• **PROVIDED DATA**
——

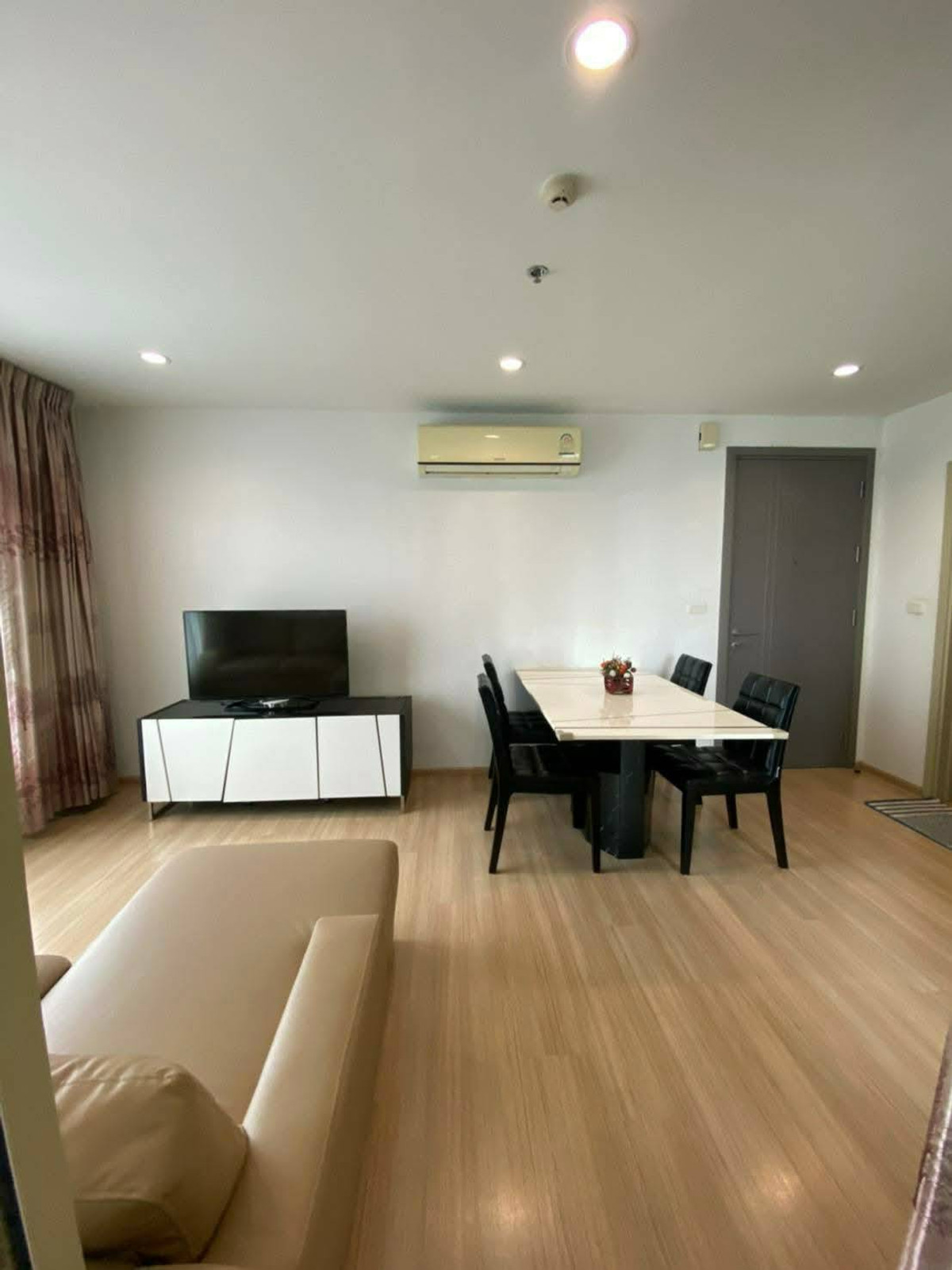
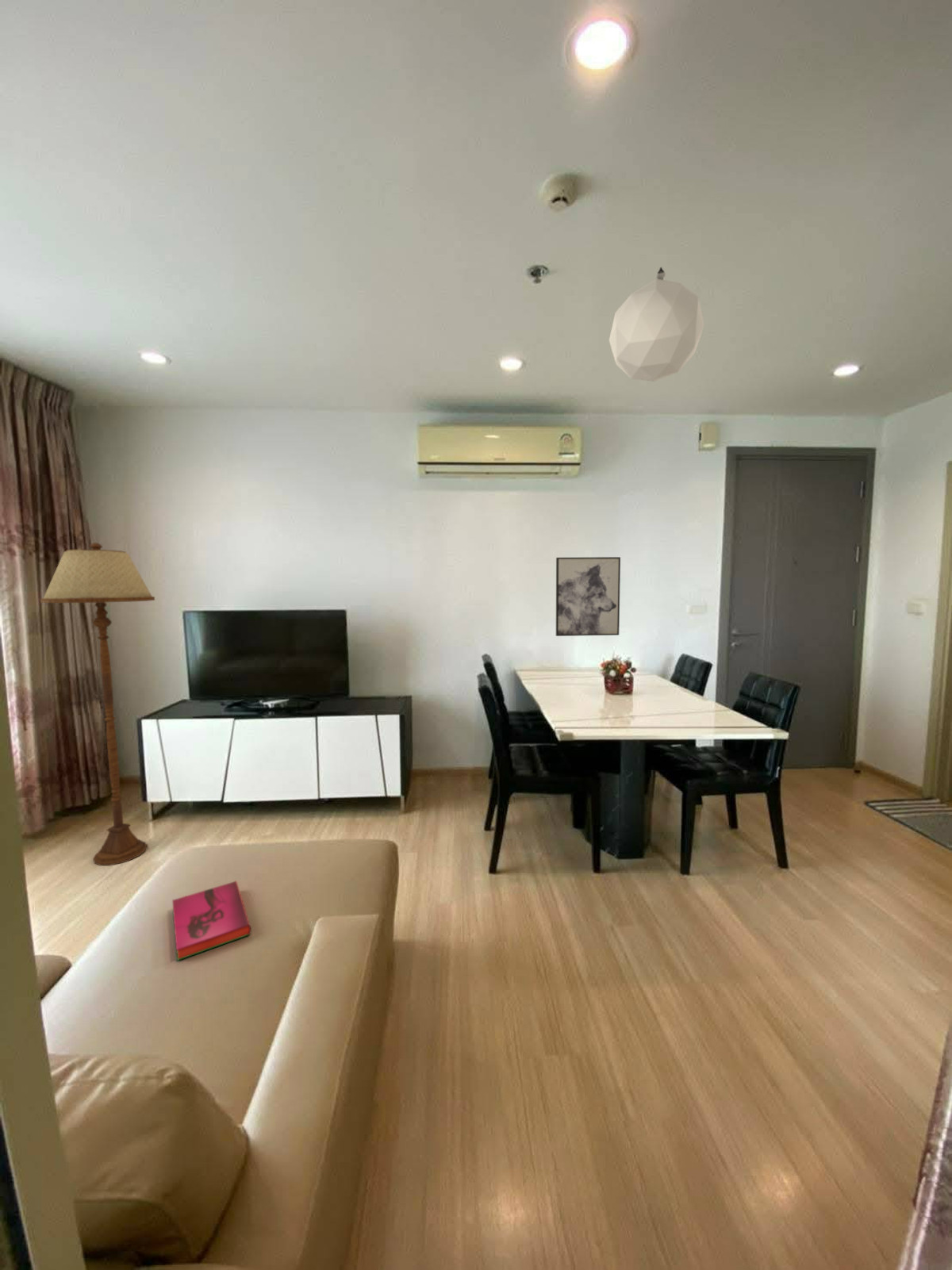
+ floor lamp [40,542,155,866]
+ hardback book [171,880,252,961]
+ pendant lamp [608,267,705,382]
+ wall art [555,556,621,637]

——

• **PROBLEM**
Copy each line above containing the string "lamp".

• **RESULT OF THIS EXERCISE**
+ floor lamp [40,542,155,866]
+ pendant lamp [608,267,705,382]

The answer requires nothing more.